One for the most important lessons music taught me was to always go for something I wanted because if I didn't, I would regret it. This being said, in choir we have solos we audition. Although in my previous years, such as my freshman through junior year, solos were always nerve wrecking to me. Even as a senior they still scared me. Yet, I was determined my senior year to try out for every solo. I wanted to push myself and to not be afraid to put myself out there, especially when it was a solo that I really wanted. Of course, getting every solo isn't fair, but I did get my fair shares of solos throughout high school. I even auditioned to sing at every fundraiser we had and sang at all of them my junior and senior year. Sometimes, the nerves really get to you, especially when you're listening to the person before you. It really gets to you when all these thoughts fill your head thinking you're gonna mess up, or your voice is gonna crack, or even that you'll trip going up the stairs getting on the stage. Of course, none of these things ever happened, but nerves are something that always got to me. That's another reason I pushed myself to sing more in front of people. And maybe you're asking, "Well if you're so nervous then why even do it?" The answer to that question is because I love it. I love singing and that amazing feeling you get when you're done, the adrenaline, is all worth it. You just get this feeling of accomplishment. Nothing can ever compare to that feeling. One time, I got so nervous, that when I was introducing the song I sang, I said "Silent Nude" instead of "Silent Noon." It was pretty embarrassing, but the audience all laughed with me, it actually even helped to calm my nerves. Singing is something fun to me, and that feeling of anxiety before I sing in front of people is just an obstacle that's in my way. In fact, I felt so good about singing in front of people, that when I sang a solo at my graduation, I wasn't scared at all, I was actually really excited! Everyone gets nerves, but it takes a lot of perseverance to move past them.

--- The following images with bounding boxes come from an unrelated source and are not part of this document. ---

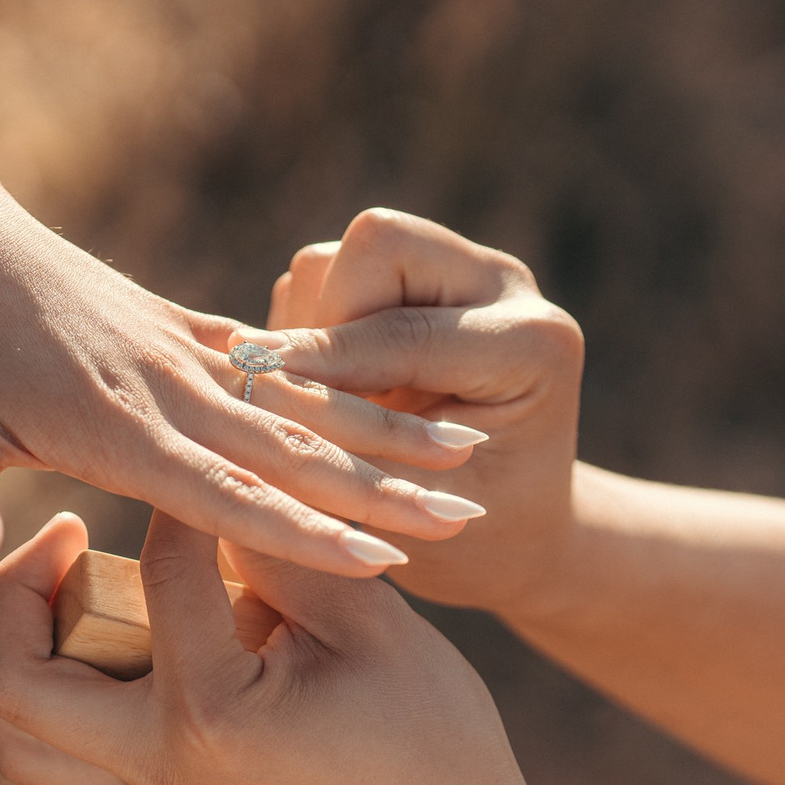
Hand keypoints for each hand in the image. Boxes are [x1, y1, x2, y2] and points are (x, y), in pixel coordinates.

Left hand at [0, 165, 494, 585]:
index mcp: (112, 426)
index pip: (228, 494)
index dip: (307, 532)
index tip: (387, 561)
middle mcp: (163, 385)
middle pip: (294, 448)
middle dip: (385, 488)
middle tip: (472, 518)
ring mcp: (177, 350)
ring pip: (300, 404)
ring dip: (384, 432)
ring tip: (467, 456)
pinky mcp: (174, 326)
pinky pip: (270, 362)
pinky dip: (332, 387)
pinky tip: (390, 399)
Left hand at [0, 509, 551, 784]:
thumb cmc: (431, 736)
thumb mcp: (370, 625)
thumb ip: (283, 552)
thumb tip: (213, 490)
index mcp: (211, 715)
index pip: (157, 573)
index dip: (180, 497)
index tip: (195, 458)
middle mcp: (159, 772)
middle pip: (14, 685)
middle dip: (15, 596)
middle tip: (60, 539)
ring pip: (22, 745)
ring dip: (23, 661)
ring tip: (66, 596)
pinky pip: (76, 759)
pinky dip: (73, 695)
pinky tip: (125, 641)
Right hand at [233, 208, 584, 615]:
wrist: (516, 530)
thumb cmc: (480, 542)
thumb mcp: (429, 510)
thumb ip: (363, 455)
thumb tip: (262, 405)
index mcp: (532, 342)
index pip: (404, 330)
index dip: (323, 362)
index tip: (252, 389)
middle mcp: (502, 285)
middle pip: (378, 242)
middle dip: (326, 319)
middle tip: (302, 396)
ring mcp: (459, 271)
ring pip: (344, 255)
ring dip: (313, 326)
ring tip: (322, 404)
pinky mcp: (415, 277)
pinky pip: (329, 275)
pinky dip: (310, 329)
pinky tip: (325, 391)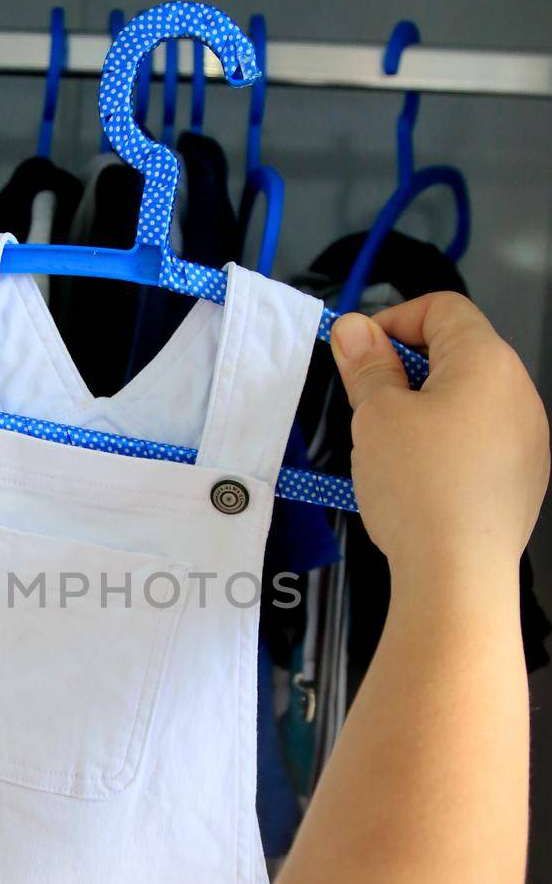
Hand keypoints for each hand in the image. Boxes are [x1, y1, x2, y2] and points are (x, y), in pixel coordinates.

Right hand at [331, 295, 548, 583]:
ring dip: (427, 410)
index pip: (443, 308)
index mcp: (487, 361)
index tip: (359, 351)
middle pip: (459, 354)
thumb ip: (367, 366)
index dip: (394, 320)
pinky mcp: (524, 477)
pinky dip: (448, 446)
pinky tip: (421, 481)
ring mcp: (528, 438)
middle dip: (407, 369)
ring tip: (391, 449)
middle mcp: (519, 392)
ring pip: (470, 401)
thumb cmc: (421, 490)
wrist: (458, 575)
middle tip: (367, 403)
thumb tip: (355, 330)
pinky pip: (482, 442)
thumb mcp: (376, 417)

Being a part of music, especially at a young age, is an unforgettable experience. Yet, there is someone who I couldn't have done any of this without. She is someone who has always pushed me to achieve greater things and who has stood by me no matter what. She was someone who is so passionate about music and what she does, that she passed on that same passion down to me. My choir teacher, Sylvia Cauter. Anyone who has had the absolute honor and pleasure of knowing her will know that she is a one of a kind person, so unique in every way. She's quirky, smart, passionate, and so caring for everyone. Without her nothing that I wrote about would have been possible. She kept me motivated beyond belief and helped me get to where I wanted to be. When someone so special comes into your life and guides you on an educational learning experience, they're someone who you'll never forget. Music is something that will remain in my life forever and is something I will never give up. My life has never been the same since choir, but in the best way possible.